Eagle Eye
Dopo aver riattualizzato il concetto di "La finestra sul cortile" (tanto che sono stati citati per plagio) per Disturbia, il trio Steven Spielberg (soggettista e produttore), DJ Caruso (regista) e Shia Labeouf (attore) riprova la stessa formula prendendo stavolta spunto da Stanley Kubrick (non citiamo il film particolare visto che buona parte della suspanse si gioca su questa sorpresa). Da citare come ispirazione principale ci sarebbe però anche "Nemico Pubblico": all’inizio una pubblicità all’Atto di forza (ok, è l’ultima delle citazioni) e cioè, un’informazione che il nostro protagonista ascolta senza rendersene conto dalla radio, quella che ormai anche i cellulari spenti siano una sorta di cimici che rendono ascoltabili qualsiasi conversazione che gli si svolga intorno, già rende chiaro come tutto il film si baserà sul conflitto tra la privacy e la sicurezza nazionale.

Il richiamo, nel prologo, alla guerra mediorientale ne è dopotutto la giustificazione morale. I conflitti su vasta scala hanno da sempre stimolato la tecnologia, e di riflesso, consentito un maggiore controllo interno dei propri cittadini. Il concetto è già stato esplorato da tanti libri (da 1984 in poi) e film, ma negli ultimi tempi è stato sempre più fonte d’ispirazione per il cinema contemporaneo. In "Eagle eye" è da una parte la spina dorsale della storia, dall’altra un ottimo espediente per costruire situazioni di action movie (la fuga di innocenti ingiustamente colpevoli è un cavallo spesso vincente per sceneggiature in cerca di suspanse) e quel mistero che tiene sulle spine fino alle conclusive rivelazioni (Scusate... avevamo detto niente più rimandi ad altri film, ma la costruzione del finale è troppo simile a "Minority report" per non ricordarlo).
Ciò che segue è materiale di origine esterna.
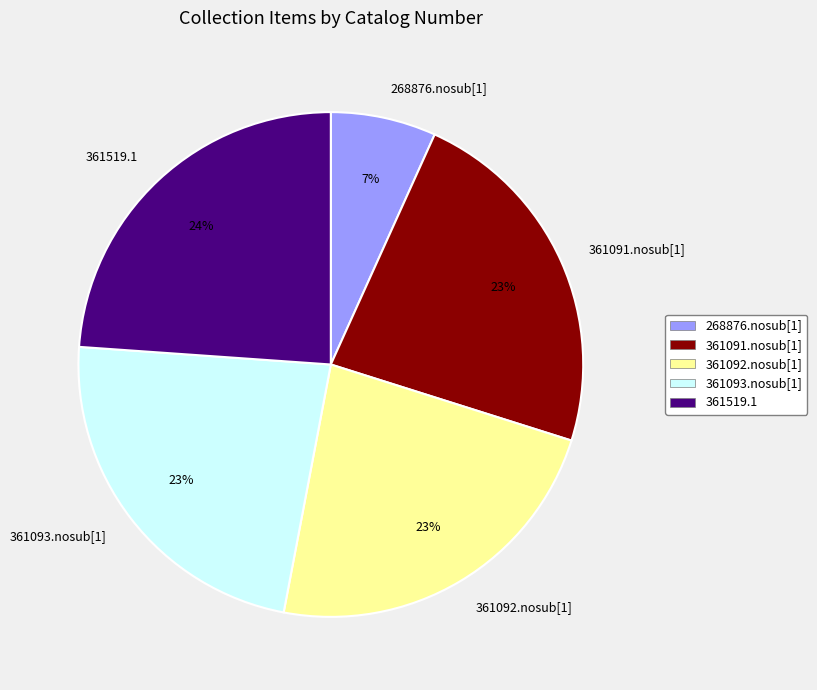

Does 361091.nosub[1] account for over 50% of the chart?

No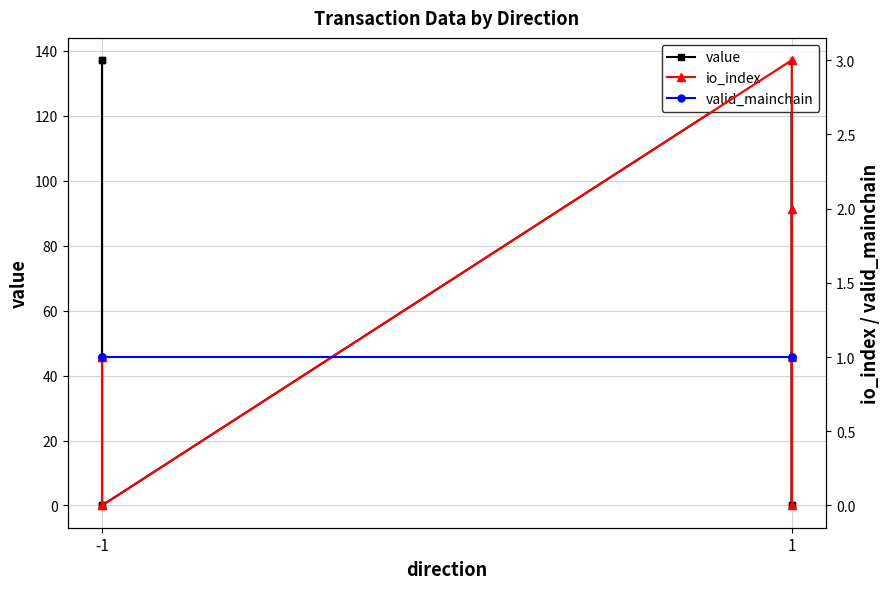

What is the average value of the valid_mainchain series?

1.0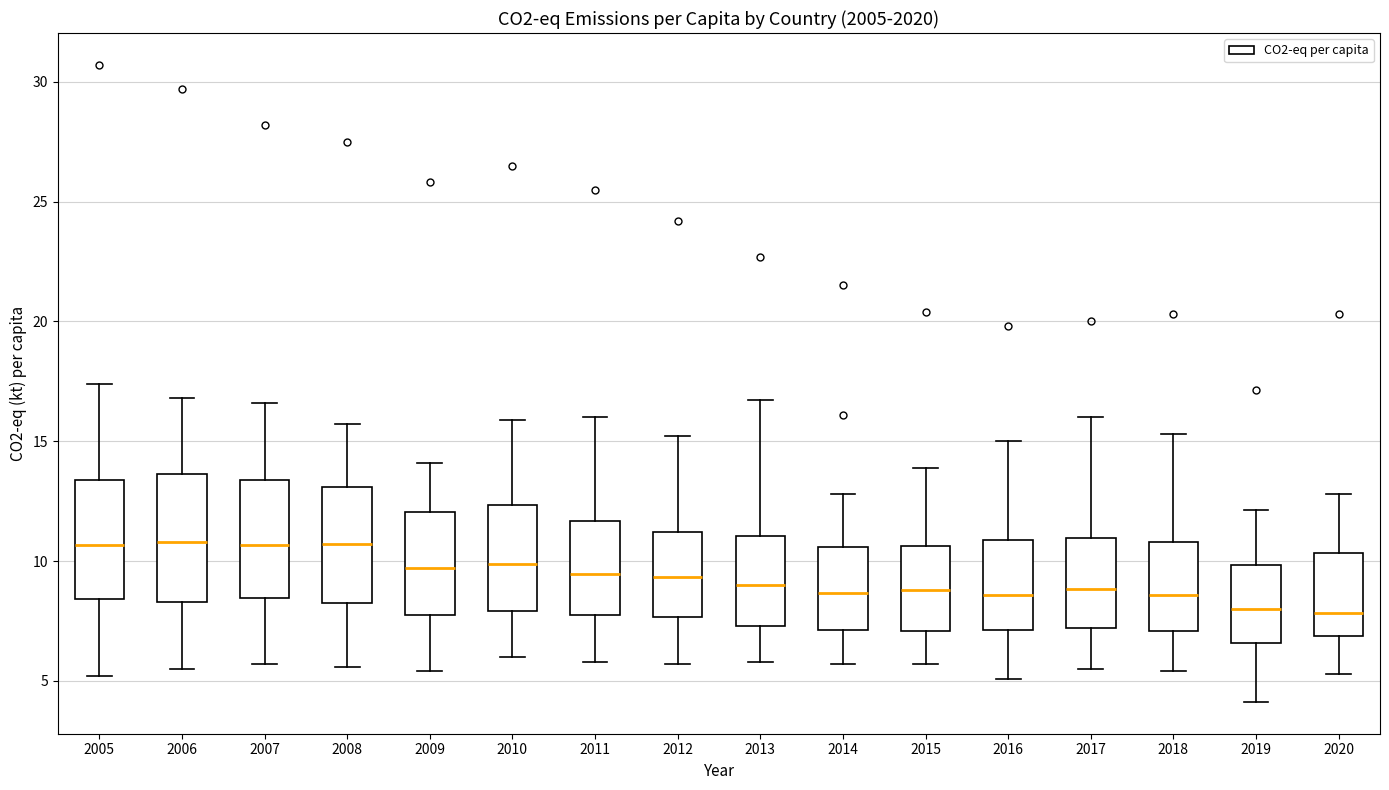

Where does the lower whisker of the box at x = 2013 end on the y-axis? The values are not printed on the chart, so give them approximately, as read against the axis.

6.0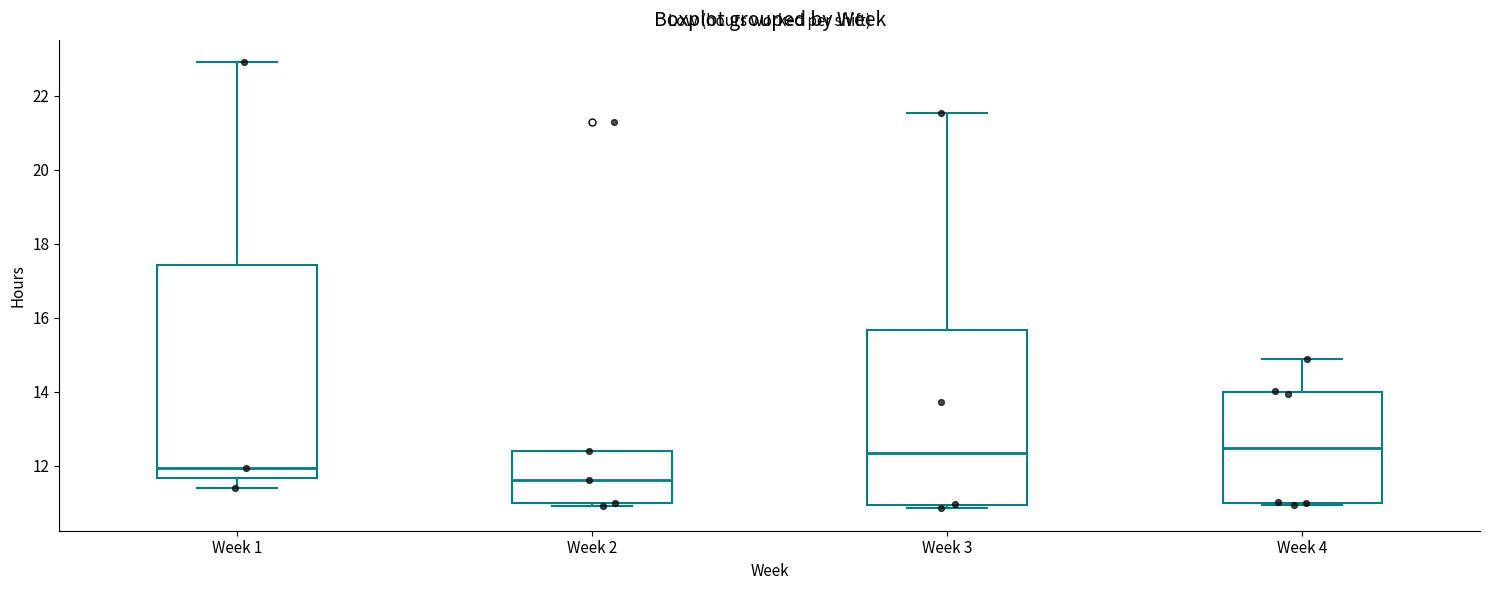

Where does the median line of the box for Week 1 sit on the y-axis? The values are not printed on the chart, so give them approximately, as read against the axis.

12.0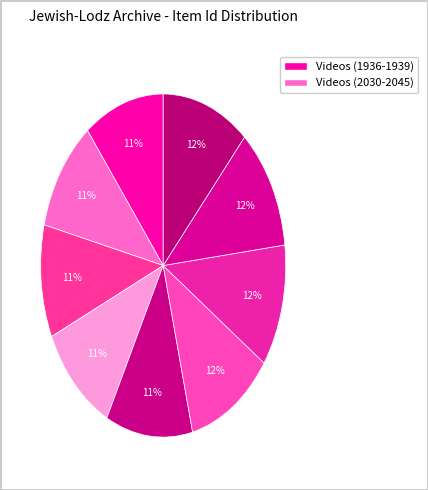

Count the number of slices in the pie.

9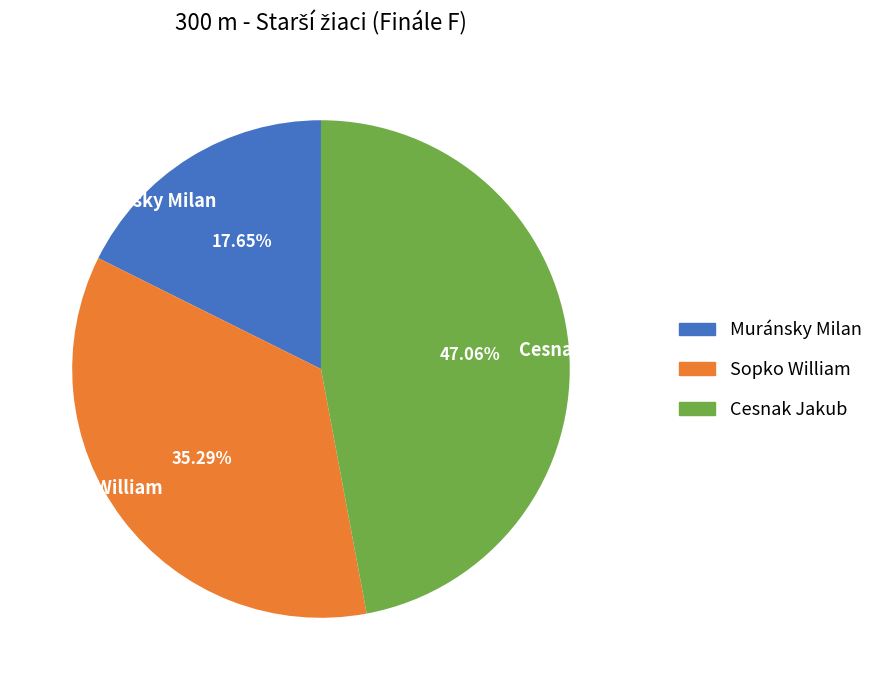

What is the ratio of the value at Cesnak Jakub to the value at Sopko William?

1.3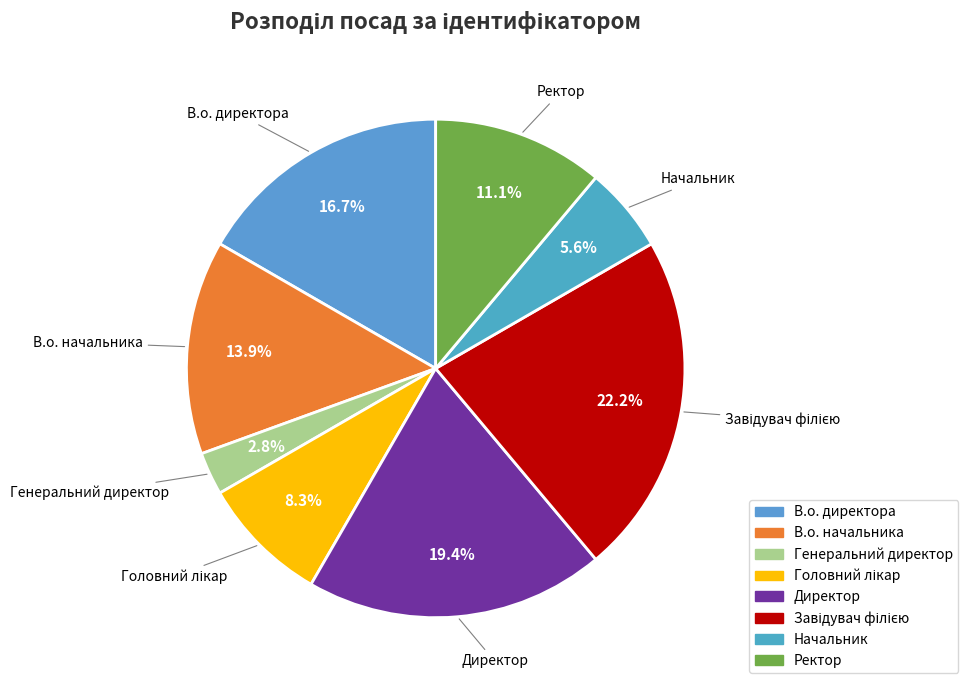

Which category has the smallest portion of the pie?

Генеральний директор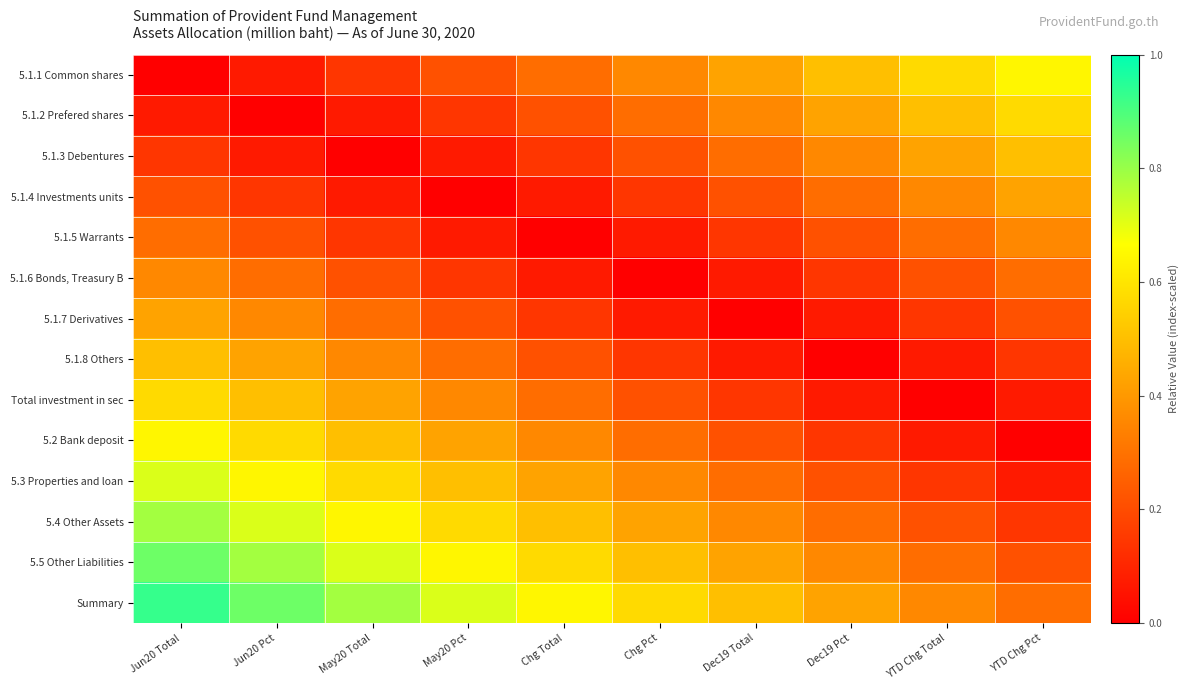

List the series in order of their peak value, lowest first.

5.1.5 Warrants, 5.1.6 Bonds, Treasury B, 5.1.4 Investments units, 5.1.7 Derivatives, 5.1.3 Debentures, 5.1.8 Others, 5.1.2 Prefered shares, Total investment in sec, 5.1.1 Common shares, 5.2 Bank deposit, 5.3 Properties and loan, 5.4 Other Assets, 5.5 Other Liabilities, Summary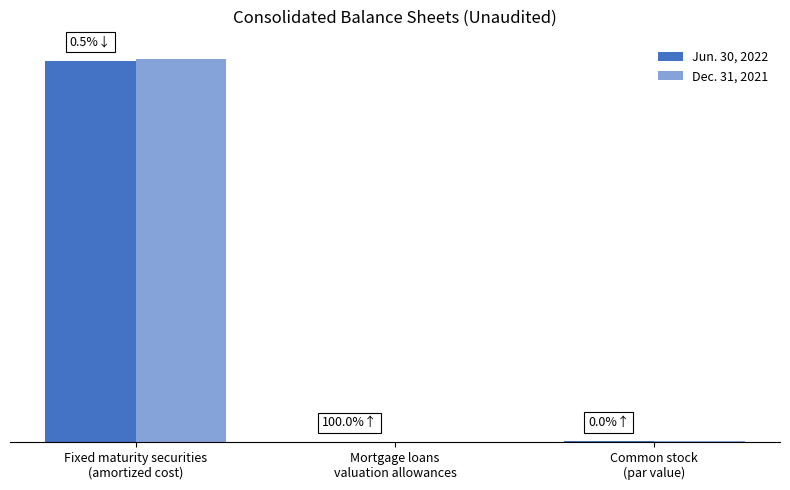

Between Mortgage loans
valuation allowances and Common stock
(par value), which series saw the biggest shift?

Dec. 31, 2021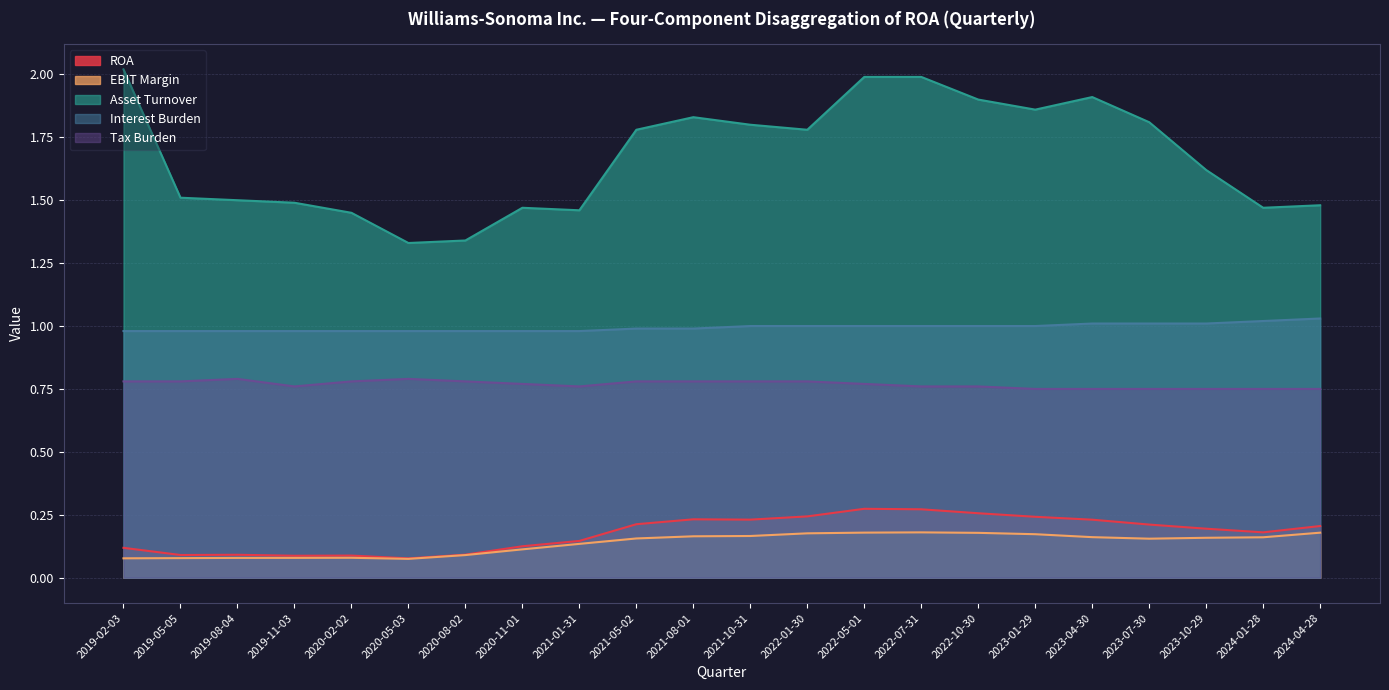

Reading left to right, what are all the values shown in this chart?

ROA: 2019-02-03=0.1	2019-05-05=0.1	2019-08-04=0.1	2019-11-03=0.1	2020-02-02=0.1	2020-05-03=0.1	2020-08-02=0.1	2020-11-01=0.1	2021-01-31=0.1	2021-05-02=0.2	2021-08-01=0.2	2021-10-31=0.2	2022-01-30=0.2	2022-05-01=0.3	2022-07-31=0.3	2022-10-30=0.3	2023-01-29=0.2	2023-04-30=0.2	2023-07-30=0.2	2023-10-29=0.2	2024-01-28=0.2	2024-04-28=0.2
EBIT Margin: 2019-02-03=0.1	2019-05-05=0.1	2019-08-04=0.1	2019-11-03=0.1	2020-02-02=0.1	2020-05-03=0.1	2020-08-02=0.1	2020-11-01=0.1	2021-01-31=0.1	2021-05-02=0.2	2021-08-01=0.2	2021-10-31=0.2	2022-01-30=0.2	2022-05-01=0.2	2022-07-31=0.2	2022-10-30=0.2	2023-01-29=0.2	2023-04-30=0.2	2023-07-30=0.2	2023-10-29=0.2	2024-01-28=0.2	2024-04-28=0.2
Asset Turnover: 2019-02-03=2.0	2019-05-05=1.5	2019-08-04=1.5	2019-11-03=1.5	2020-02-02=1.4	2020-05-03=1.3	2020-08-02=1.3	2020-11-01=1.5	2021-01-31=1.5	2021-05-02=1.8	2021-08-01=1.8	2021-10-31=1.8	2022-01-30=1.8	2022-05-01=2.0	2022-07-31=2.0	2022-10-30=1.9	2023-01-29=1.9	2023-04-30=1.9	2023-07-30=1.8	2023-10-29=1.6	2024-01-28=1.5	2024-04-28=1.5
Interest Burden: 2019-02-03=1.0	2019-05-05=1.0	2019-08-04=1.0	2019-11-03=1.0	2020-02-02=1.0	2020-05-03=1.0	2020-08-02=1.0	2020-11-01=1.0	2021-01-31=1.0	2021-05-02=1.0	2021-08-01=1.0	2021-10-31=1.0	2022-01-30=1.0	2022-05-01=1.0	2022-07-31=1.0	2022-10-30=1.0	2023-01-29=1.0	2023-04-30=1.0	2023-07-30=1.0	2023-10-29=1.0	2024-01-28=1.0	2024-04-28=1.0
Tax Burden: 2019-02-03=0.8	2019-05-05=0.8	2019-08-04=0.8	2019-11-03=0.8	2020-02-02=0.8	2020-05-03=0.8	2020-08-02=0.8	2020-11-01=0.8	2021-01-31=0.8	2021-05-02=0.8	2021-08-01=0.8	2021-10-31=0.8	2022-01-30=0.8	2022-05-01=0.8	2022-07-31=0.8	2022-10-30=0.8	2023-01-29=0.8	2023-04-30=0.8	2023-07-30=0.8	2023-10-29=0.8	2024-01-28=0.8	2024-04-28=0.8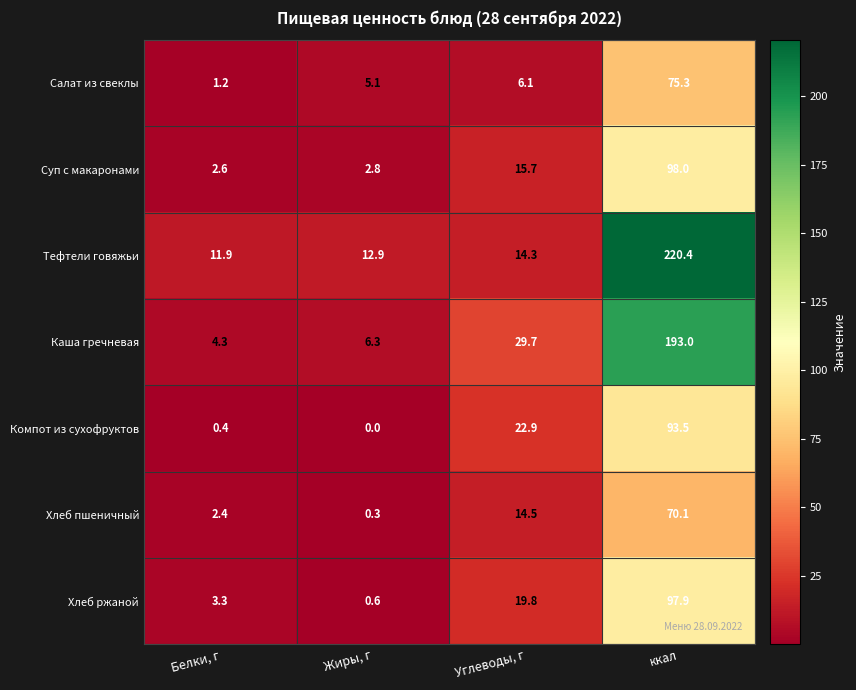

At Углеводы, г, list the series in order from smallest to largest.

Салат из свеклы, Тефтели говяжьи, Хлеб пшеничный, Суп с макаронами, Хлеб ржаной, Компот из сухофруктов, Каша гречневая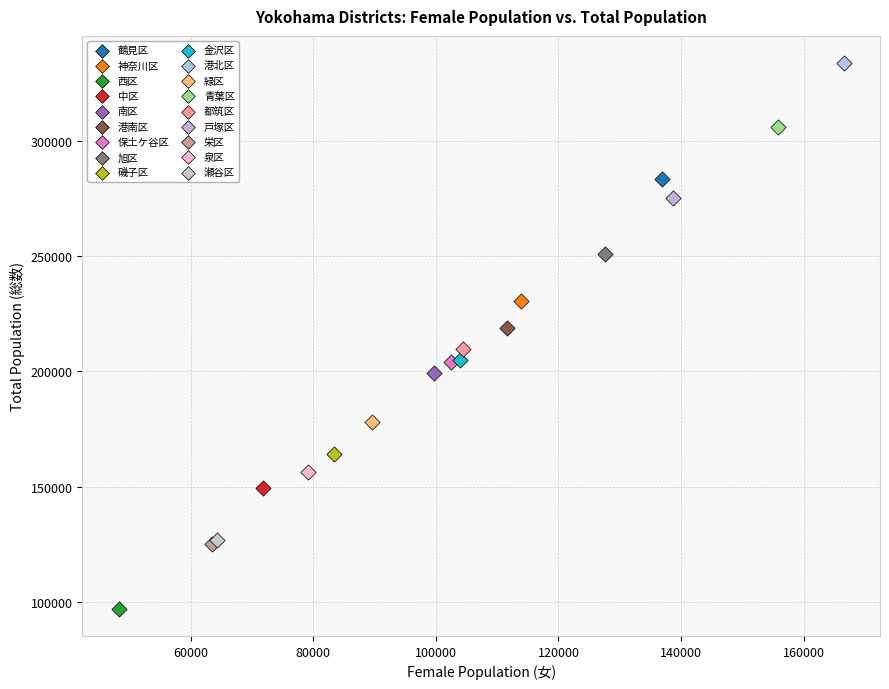

What are all the series names shown in the legend?

鶴見区, 神奈川区, 西区, 中区, 南区, 港南区, 保土ケ谷区, 旭区, 磯子区, 金沢区, 港北区, 緑区, 青葉区, 都筑区, 戸塚区, 栄区, 泉区, 瀬谷区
Se poi ci aggiungete quel senso di impotenza davanti la forza "del cattivo" che fa attendere il catartico epilogo come un sospiro dopo minuti di apnea, allora si potrà comprendere come il coinvolgimento sia garantito. Nonostante però gli effetti speciali a go-go, gli inseguimenti ovunque e in tutti i modi e i vari rimandi all’attualità, DJ Caruso non riesce a realizzare un prodotto visivamente e intellettualmente accattivante (ed ha anche qualche incongruenza narrativa, ma nulla di grave). Tanto è preciso nella confezione, nei protagonisti (anche se assieme la coppia Labeouf/Monaghan non sprizza un’alchimia da tramandare), quanto appare eccessivamente costruito, privo di intuizioni o volontà di parlare realmente e particolarmente (attraverso un film d’azione, perché no!) di una tematica ancora così piena di spunti. Si accontenta di intrattenere, il che non è un male, ma non è neanche il massimo.

La frase: "Jerry Shaw, sei stato attivato".